In the musical, named GALLEON, after Cayman’s first hotel, Galleon Beach, built by an English millionaire in the 1960s, one of the “English boys,” as the Caymanians referred to them, is having a few at the hotel bar with a Caymanian friend and there comes this emotional longing to be Back In England. I must emphasise that I spent four days in London many years ago, but I never lived there. However, from what I know about England, and largely from chats with the English expatriates in Cayman, I gleaned the nuts and bolts of the song. I have no immediate plans to record this but I have learned, after two divorces, never to say never. In the meantime, here are lyrics. Imagine a representative Englishman, under some Appleton, with his arm around my shoulder, waxing emotional in the sunny Caribbean about “over o’me,” as the English put it:

 BACK IN ENGLAND (Copyright David Martins – Luton Music SOCAN, 1995)

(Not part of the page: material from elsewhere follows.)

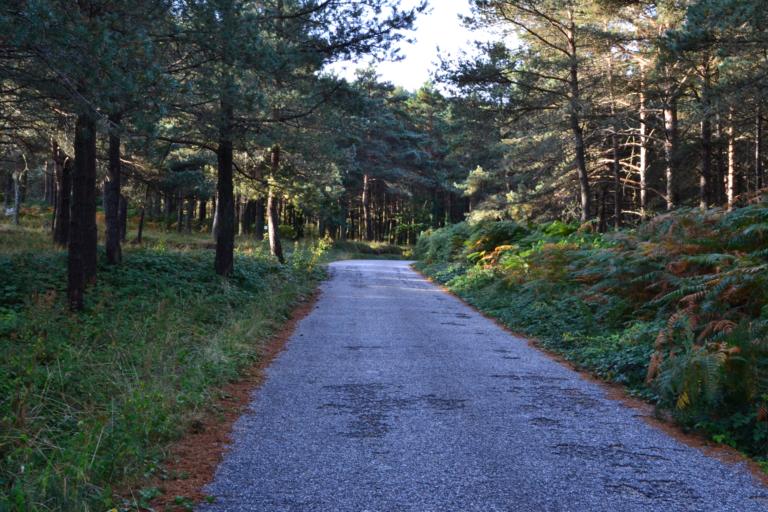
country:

“(REFRAIN) Shades of England stain my every memory

Over ocean, riverside and sand

Rising, falling, always on the edge of me

Waking, sleeping, ever close at hand

(VERSE) Far from it now, I can see the morning mist

Wafting slowly over cobblestone

Children playing hopscotch on the road in town

Nights in Soho, when no one is alone

Back in England in the morning, waking up to rain

Sounds of horse and buggy passing outside in the lane

Gliding swans upon the river underneath the moon

Celebrating sun again in days of flaming June

To feel the sense of early days that live on and endure

To walk the roads at Christmas and see holly on the doors

Back in England, back in England.

(REFRAIN)  Low slung barges, up the River Thames and back

Homes in winter, creaking in the cold

Trams in bright red, the London Tower and the Clock

Lakes of Yorshire, shining silv’ry gold

(VERSE) Sunday voices in the churches, confident and keen

Sound of willow hitting leather on the village green

And when the balmy days arrive, the sounds outside your door

They hang like crystals overhead, you hear them so much more

Back in England, back in England.” 

I cannot close without mentioning how totally outlandish this all is: a simple country boy from West Dem, who was actually leery of the British in my youth, growing to sympathise with one of them yearning for his homeland. Time and again, in life, we end up where we never dreamed we’d be as we feel our very foundations shifting beneath us.